Acho que foi do medo que nunca me falaram.

Catarina Duarte

Falaram-me do parto, da amamentação e até das eventuais noites sem dormir. Sobre isso, falaram-me até vezes a mais, vezes demasiado gráficas, vezes que não pedi.
Falaram-me da primeira separação e até da segunda. Das outras todas, já não me falaram; também já não era preciso.
Continuam a falar-me de todas as etapas que ele ainda não alcançou mas que vai alcançar. Contam-me histórias e, a falar, explicam-me tudo. Ou, quase tudo.
Acho mesmo que foi do medo que nunca me falaram.
Falo do medo que só começamos a sentir quando somos pais: completamente corpóreo e robusto e, sem dúvida, imensamente real.
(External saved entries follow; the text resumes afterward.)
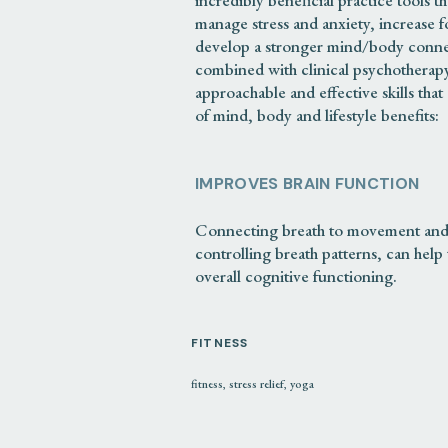
incredibly beneficial practice tools t
manage stress and anxiety, increase f
develop a stronger mind/body connec
combined with clinical psychotherapy
approachable and effective skills that 
of mind, body and lifestyle benefits:
IMPROVES BRAIN FUNCTION
Connecting breath to movement and 
controlling breath patterns, can he
overall cognitive functioning.
IMPROVES FRUSTRATION TOL
FITNESS
fitness
,
stress relief
,
yoga
The regular practice of noticing, sitt
that arise during meditation and yoga
tolerate the powerful emotions they 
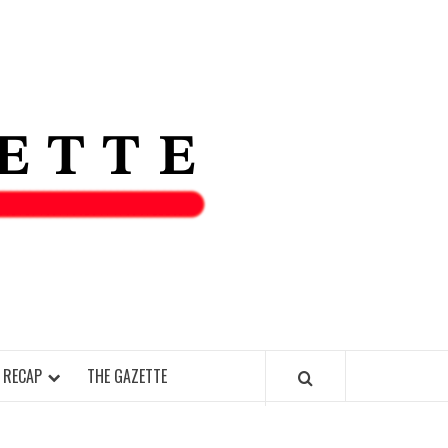
THE IAS
GAZETT
 RECAP
THE GAZETTE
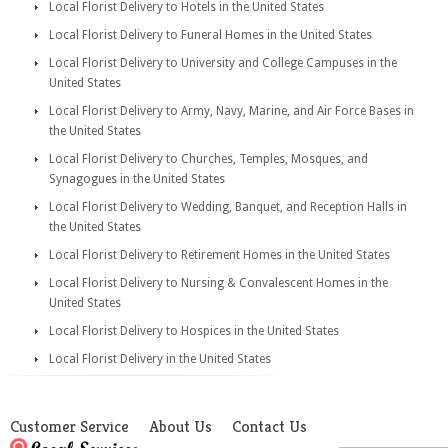
Local Florist Delivery to Hotels in the United States
Local Florist Delivery to Funeral Homes in the United States
Local Florist Delivery to University and College Campuses in the
United States
Local Florist Delivery to Army, Navy, Marine, and Air Force Bases in
the United States
Local Florist Delivery to Churches, Temples, Mosques, and
Synagogues in the United States
Local Florist Delivery to Wedding, Banquet, and Reception Halls in
the United States
Local Florist Delivery to Retirement Homes in the United States
Local Florist Delivery to Nursing & Convalescent Homes in the
United States
Local Florist Delivery to Hospices in the United States
Local Florist Delivery in the United States
Customer Service
About Us
Contact Us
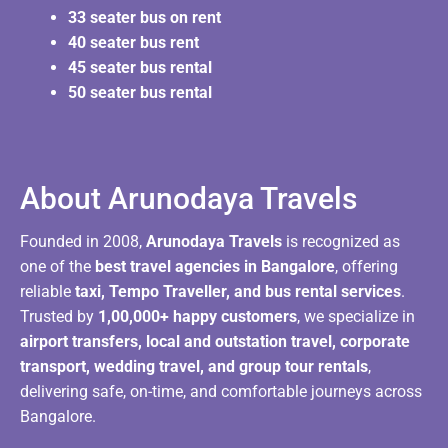
33 seater bus on rent
40 seater bus rent
45 seater bus rental
50 seater bus rental
About Arunodaya Travels​
Founded in 2008,
Arunodaya Travels
is recognized as
one of the
best travel agencies in Bangalore
, offering
reliable
taxi, Tempo Traveller, and bus rental services
.
Trusted by
1,00,000+ happy customers
, we specialize in
airport transfers, local and outstation travel, corporate
transport, wedding travel, and group tour rentals
,
delivering safe, on-time, and comfortable journeys across
Bangalore.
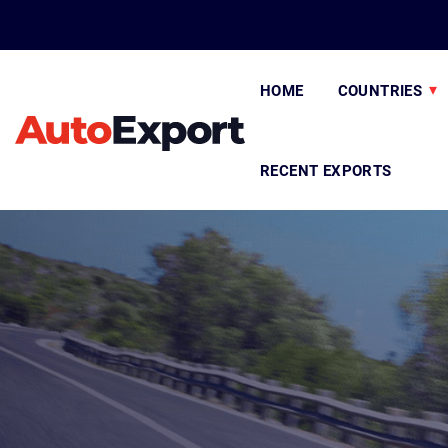
HOME
COUNTRIES
RECENT EXPORTS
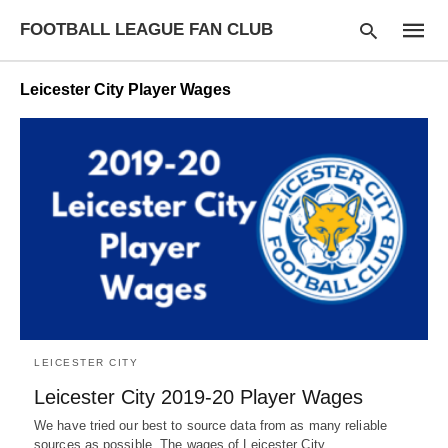
FOOTBALL LEAGUE FAN CLUB
Leicester City Player Wages
Type
your
searc
query
and
hit
enter:
LEICESTER CITY
Leicester City 2019-20 Player Wages
We have tried our best to source data from as many reliable
sources as possible. The wages of Leicester City…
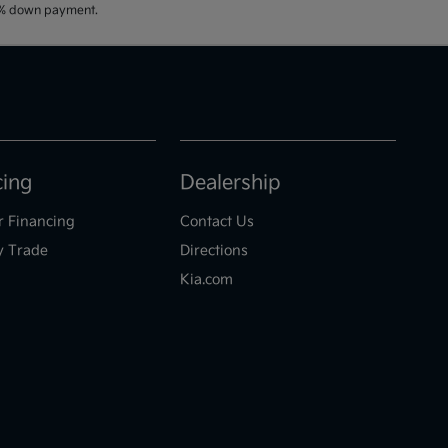
20% down payment.
cing
Dealership
r Financing
Contact Us
y Trade
Directions
Kia.com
Refiro-me àquele medo que nos passa pelos olhos e atravessa o corpo, àquele medo que nos aterroriza quando pensamos que a doença e a maldade não escolhem nada: são completamente aleatórias. Demasiada conversa e livros, e, claramente, demasiadas palestras e workshops, e ninguém achou relevante referir que a partir do dia em que ele nasce, o nosso coração ganha outra vida (para além da que já tem, claro), sai do nosso corpo e deixa de nos pertencer. Para sempre. Acho mesmo que foi do medo nunca me falaram.
Que tenhamos sempre a capacidade de colocar este medo à sua dimensão, que se quer insignificante, e que nunca se faça maior do que o Amor que por eles sentimos.